*Input data*
___

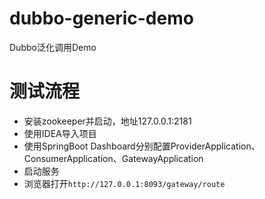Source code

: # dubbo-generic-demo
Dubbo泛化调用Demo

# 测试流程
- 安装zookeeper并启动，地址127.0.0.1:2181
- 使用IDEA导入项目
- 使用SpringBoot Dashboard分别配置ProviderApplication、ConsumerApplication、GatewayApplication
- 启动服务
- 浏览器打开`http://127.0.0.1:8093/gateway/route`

___

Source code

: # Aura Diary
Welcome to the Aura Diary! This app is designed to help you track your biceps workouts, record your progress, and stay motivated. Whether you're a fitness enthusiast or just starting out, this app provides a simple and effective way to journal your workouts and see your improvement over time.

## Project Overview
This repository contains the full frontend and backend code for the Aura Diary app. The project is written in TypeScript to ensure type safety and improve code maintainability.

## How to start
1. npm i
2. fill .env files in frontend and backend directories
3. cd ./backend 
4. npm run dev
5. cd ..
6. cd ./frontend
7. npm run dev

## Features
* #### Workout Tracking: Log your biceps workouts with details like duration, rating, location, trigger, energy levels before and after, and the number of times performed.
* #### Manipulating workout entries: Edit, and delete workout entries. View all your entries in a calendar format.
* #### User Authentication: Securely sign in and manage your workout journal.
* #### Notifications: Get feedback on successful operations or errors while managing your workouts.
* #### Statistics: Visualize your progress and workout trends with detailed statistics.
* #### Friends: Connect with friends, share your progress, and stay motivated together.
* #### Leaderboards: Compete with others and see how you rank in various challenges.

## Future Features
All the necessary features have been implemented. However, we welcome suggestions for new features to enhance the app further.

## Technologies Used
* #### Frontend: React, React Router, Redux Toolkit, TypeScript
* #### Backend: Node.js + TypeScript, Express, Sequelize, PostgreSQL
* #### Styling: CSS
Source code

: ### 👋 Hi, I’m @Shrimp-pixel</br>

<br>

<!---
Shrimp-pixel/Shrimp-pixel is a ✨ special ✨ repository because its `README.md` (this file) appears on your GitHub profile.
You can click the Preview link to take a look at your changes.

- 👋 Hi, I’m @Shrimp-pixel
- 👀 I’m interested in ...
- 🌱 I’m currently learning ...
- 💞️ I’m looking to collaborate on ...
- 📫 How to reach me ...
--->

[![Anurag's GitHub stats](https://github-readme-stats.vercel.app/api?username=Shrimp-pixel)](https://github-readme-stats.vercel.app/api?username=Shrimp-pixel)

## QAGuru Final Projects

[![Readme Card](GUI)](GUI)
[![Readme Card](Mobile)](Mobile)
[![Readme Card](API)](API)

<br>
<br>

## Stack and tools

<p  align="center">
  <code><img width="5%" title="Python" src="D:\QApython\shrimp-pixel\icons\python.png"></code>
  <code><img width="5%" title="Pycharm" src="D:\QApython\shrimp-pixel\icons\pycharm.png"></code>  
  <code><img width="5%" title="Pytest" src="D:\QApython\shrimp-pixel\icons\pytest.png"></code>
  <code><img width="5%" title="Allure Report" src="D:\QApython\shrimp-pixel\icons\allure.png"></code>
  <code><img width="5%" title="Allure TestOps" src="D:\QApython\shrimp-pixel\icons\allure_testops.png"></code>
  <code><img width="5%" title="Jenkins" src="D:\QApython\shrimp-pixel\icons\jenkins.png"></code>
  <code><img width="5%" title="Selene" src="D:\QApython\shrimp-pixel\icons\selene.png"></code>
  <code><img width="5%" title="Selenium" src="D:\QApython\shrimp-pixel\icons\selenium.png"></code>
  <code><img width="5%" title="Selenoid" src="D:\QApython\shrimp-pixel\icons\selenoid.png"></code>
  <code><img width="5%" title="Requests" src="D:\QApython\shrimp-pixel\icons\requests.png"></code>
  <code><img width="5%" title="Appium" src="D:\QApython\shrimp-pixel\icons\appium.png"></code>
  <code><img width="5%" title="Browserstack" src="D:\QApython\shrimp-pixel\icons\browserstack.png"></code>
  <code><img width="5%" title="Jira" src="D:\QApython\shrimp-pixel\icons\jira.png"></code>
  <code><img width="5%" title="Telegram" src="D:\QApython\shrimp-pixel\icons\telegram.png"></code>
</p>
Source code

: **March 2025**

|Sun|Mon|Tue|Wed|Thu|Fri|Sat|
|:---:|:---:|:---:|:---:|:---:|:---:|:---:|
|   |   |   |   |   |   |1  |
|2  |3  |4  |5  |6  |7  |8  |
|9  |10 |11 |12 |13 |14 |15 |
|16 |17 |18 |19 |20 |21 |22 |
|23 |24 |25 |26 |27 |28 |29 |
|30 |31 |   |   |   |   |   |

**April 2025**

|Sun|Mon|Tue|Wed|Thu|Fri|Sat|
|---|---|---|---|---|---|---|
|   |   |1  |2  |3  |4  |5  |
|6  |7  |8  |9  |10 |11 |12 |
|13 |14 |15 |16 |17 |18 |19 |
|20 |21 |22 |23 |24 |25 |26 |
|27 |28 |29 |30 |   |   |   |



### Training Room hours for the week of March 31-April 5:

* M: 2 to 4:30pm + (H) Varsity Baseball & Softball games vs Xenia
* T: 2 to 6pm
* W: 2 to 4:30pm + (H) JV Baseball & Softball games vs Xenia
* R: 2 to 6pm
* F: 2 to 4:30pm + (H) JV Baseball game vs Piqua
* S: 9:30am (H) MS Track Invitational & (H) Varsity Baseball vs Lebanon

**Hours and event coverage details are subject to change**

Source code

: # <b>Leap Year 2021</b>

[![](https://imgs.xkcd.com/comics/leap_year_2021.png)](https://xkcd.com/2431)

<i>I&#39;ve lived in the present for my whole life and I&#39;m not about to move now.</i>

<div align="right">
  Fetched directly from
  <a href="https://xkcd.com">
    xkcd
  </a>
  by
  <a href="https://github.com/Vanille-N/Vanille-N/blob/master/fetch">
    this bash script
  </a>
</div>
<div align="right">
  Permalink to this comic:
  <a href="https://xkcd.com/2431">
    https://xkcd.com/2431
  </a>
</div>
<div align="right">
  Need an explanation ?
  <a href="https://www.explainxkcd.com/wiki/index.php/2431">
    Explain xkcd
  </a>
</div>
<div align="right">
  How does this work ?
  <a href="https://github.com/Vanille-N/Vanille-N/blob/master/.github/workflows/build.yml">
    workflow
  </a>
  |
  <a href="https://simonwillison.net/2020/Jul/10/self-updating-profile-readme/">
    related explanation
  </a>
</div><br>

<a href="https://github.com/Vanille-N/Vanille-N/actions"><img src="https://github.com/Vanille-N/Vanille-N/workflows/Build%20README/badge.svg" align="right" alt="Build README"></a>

___

*What is required*
Output only an exact transcription of the lines above from the one with "R: 2 to 6pm" up to and including the one with "<i>I&#39;ve lived in".

*Task output*
* R: 2 to 6pm
* F: 2 to 4:30pm + (H) JV Baseball game vs Piqua
* S: 9:30am (H) MS Track Invitational & (H) Varsity Baseball vs Lebanon

**Hours and event coverage details are subject to change**

Source code

: # <b>Leap Year 2021</b>

[![](https://imgs.xkcd.com/comics/leap_year_2021.png)](https://xkcd.com/2431)

<i>I&#39;ve lived in the present for my whole life and I&#39;m not about to move now.</i>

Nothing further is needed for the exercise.